お前に私の何がわかるんだ。ただのカルト教信者のくせに!」
「それは間違っている。」
「何が間違っているというんだ。お前も、お前のその信仰も、すべておかしいだろう。」
「お前は頭の回転が速いのはいいことだが、早合点するところは欠点だ。〝ルーカス〟」
「な、にを、」
どくん、その言葉に心臓が強く脈を打った。
その呼ぶ声を、私は、知っている。
「私はお前のことをよく知っているよ。赤子のころから。」
嘘だ
「お前が立派になって私の元に訪れた時は、どれだけ感動したことか。」
嘘だ
「それが今、こんな風になって」
噓だ
「おえ」
がたん、びしゃり
椅子と共に倒れる身体。
床の木目と目が合って、やがて吐瀉物が覆い隠していく。
「ふっ、くく……」
視界の隅に映るアルヴァは、見下ろしながらくふくふと抑えきれない笑い声を漏らしている。
「……ふう」
一息つくと先ほどまでの様子などなかったかのように、私に手を差し伸べてきた。
「大丈夫か、ルーカス」
その手を弾いて、襟に手をかける。
怒りからか、声帯は重く沈み、地底から湧き上がるように喚き散らした。
「黙れ!その名前で呼ぶな!」
「今までどんな心算で私とお茶を飲み交わしていた!?
さぞおかしかったろう!お前を憎んでいるのに、お前のことを忘れて呑気に差し出された紅茶を飲む様は!」
「嗚呼ああ!お前はいつもそうだ!まるで無害そうな顔をして人を騙す!悍ましい悪魔!ハイエナ!キョジンツユムシ!
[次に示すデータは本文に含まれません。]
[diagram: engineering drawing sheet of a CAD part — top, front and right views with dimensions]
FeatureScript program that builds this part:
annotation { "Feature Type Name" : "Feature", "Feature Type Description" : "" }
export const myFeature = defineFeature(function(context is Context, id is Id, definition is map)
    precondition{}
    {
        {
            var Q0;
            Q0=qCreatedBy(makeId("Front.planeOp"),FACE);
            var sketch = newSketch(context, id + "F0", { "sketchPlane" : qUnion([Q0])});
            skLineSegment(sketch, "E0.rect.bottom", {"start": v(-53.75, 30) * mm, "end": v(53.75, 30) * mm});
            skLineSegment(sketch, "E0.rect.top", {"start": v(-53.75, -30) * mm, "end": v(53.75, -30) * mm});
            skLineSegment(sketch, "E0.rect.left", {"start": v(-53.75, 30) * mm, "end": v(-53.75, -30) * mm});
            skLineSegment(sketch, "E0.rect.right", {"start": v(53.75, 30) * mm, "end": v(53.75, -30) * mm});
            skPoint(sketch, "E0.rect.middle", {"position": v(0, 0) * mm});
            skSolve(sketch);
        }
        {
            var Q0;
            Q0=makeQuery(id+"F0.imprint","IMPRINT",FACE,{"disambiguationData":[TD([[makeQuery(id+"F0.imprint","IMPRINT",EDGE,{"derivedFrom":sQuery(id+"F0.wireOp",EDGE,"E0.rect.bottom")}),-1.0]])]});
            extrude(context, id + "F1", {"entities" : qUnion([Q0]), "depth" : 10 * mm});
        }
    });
お前は私が殺したはずだ!なぜ生きている!?それともなんだ!?殺した私が憎くて化けて出たか!?」
「ルーカス」
眼が、合った。
その眼は、人間離れしている。
かつての青空は、もう暮れてしまったのだろう。
黒の中に満月が浮いている。
それに眼が離せない。
荒波だった心は、湖のように一切の波をも許さないほどに穏やかなものになっていた。
「ルーカス、私はお前を恨んではいないさ。
むしろ感謝をしているくらいだ。」
「感謝、だと?」
「ああ!そうだ!お前のおかげで私は真理に到達できた。
見よ、この身体を。死を迎えたのにもかかわらず、再び生を受けたこの身を!
これを神秘と言わずして何と言うのか。
神は私に世界の理の一つをお見せになり、その力を分け与えてくれたのだ!」
………何を言っているのだろう。
声高々に語り、一人絶頂を迎えるこの男が疑わしくすら思えてきてしまうほどに。
それとも、私はもともとこの男の事を何も知らなかったのだろうか。
私の知るアルヴァ・ロレンツはこんな感情を表にするような、
ましてや神などという不確定要素を信じる男ではなかったはずだ。
「……」
「安心してくれ、ルーカス。私はお前に理解されたいわけじゃないんだ。
だが、事実として私は生きている。わかるね?」
「お前は私を殺し損なったのだ。」
その言葉に血という血が引いていく。それが凝縮されて。脳天に到達したとき
「がっ」
弾けた。
怒りは時に驚異的な力を見せることを私は知っている。
あの時もそうだったから。
横たわる大男に跨る優越感。
今、私は、この男よりも
優れている。
己の怒りを、激情を、欲望を、撃ち付けた。
手袋がすれて、皮が剥けたって構わなかった。
やがてその顔は腫れあがり、変色し、私は再びこの男の姿をしかりと認識できなくなる。
もはや別人の様だった。きっと鼻の骨も折れているのではないだろうか。